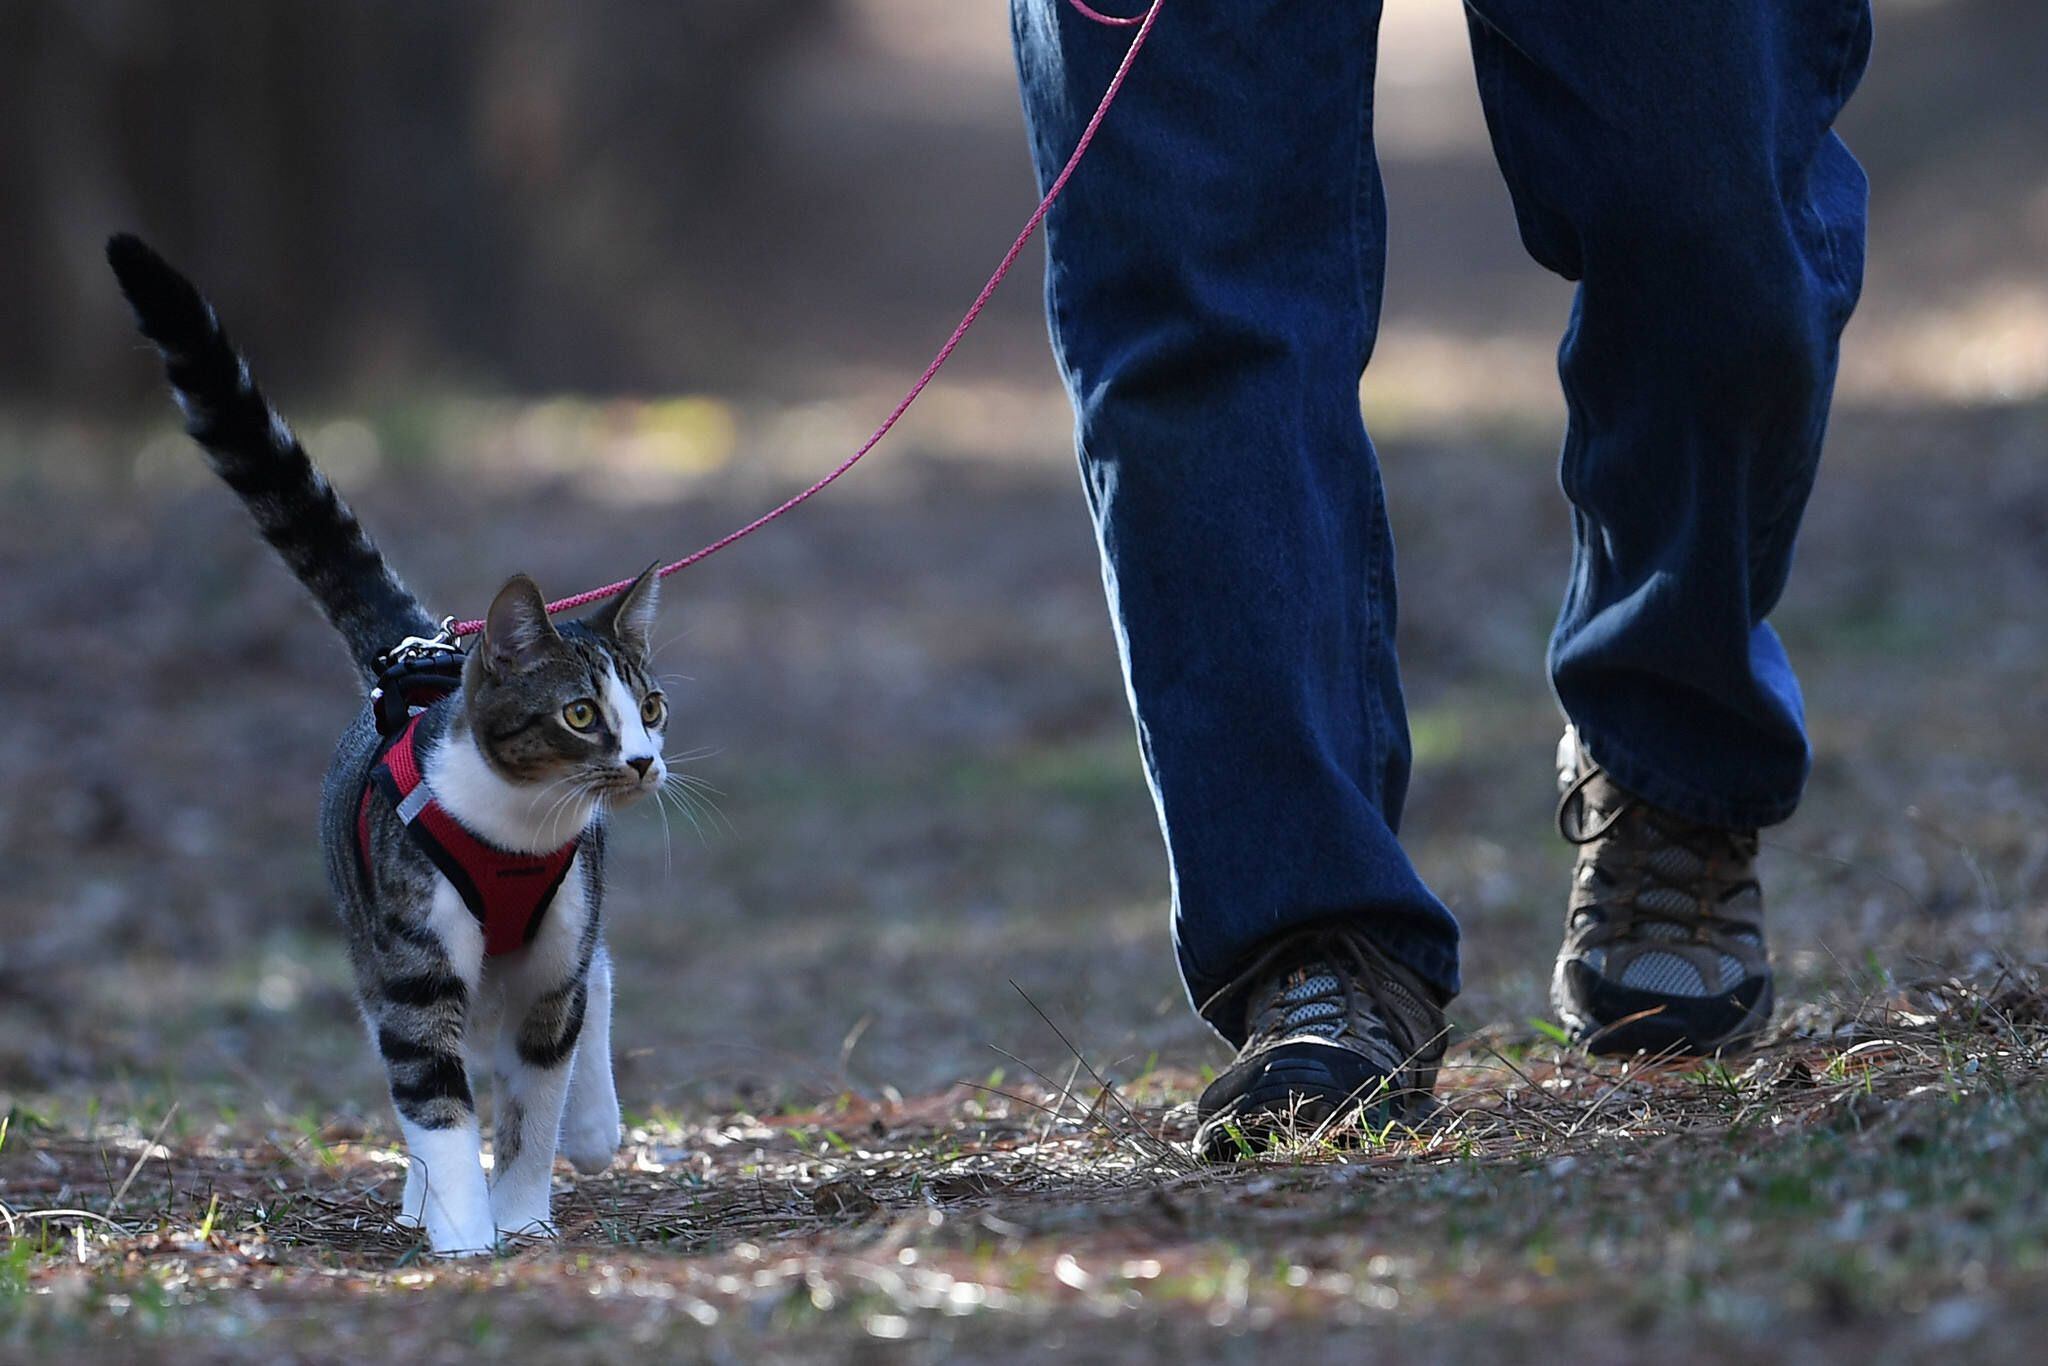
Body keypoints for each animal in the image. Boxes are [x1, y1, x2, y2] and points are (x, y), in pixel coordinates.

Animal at [108, 232, 667, 1253]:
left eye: (651, 707)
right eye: (580, 714)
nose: (644, 762)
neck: (521, 829)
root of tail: (418, 653)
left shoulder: (552, 960)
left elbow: (534, 1099)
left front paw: (522, 1220)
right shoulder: (411, 954)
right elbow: (434, 1097)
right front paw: (464, 1237)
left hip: (560, 930)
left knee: (591, 980)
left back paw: (595, 1127)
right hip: (369, 923)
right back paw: (425, 1193)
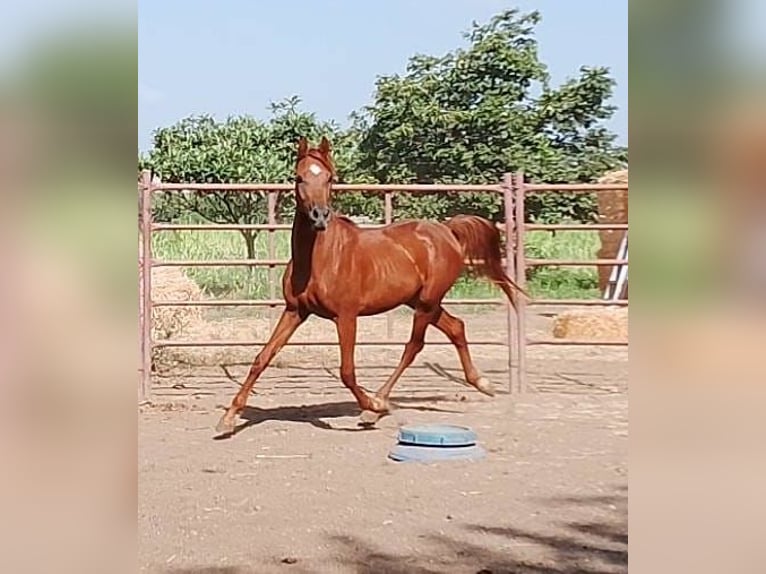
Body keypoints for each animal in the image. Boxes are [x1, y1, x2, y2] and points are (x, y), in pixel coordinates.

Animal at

WHAT THIS TASK INVOLVES:
The lines to repeat run from the line containing "right back paw: (425, 1193)" through the end of the listing above, both included; give them exactly and without pictures.

COMPLETED TASK:
right back paw: (425, 1193)
Body keypoints for each animal in the image. Boxes are [x1, y1, x2, y2] and points are (x, y), in pixel coordinates.

Animal at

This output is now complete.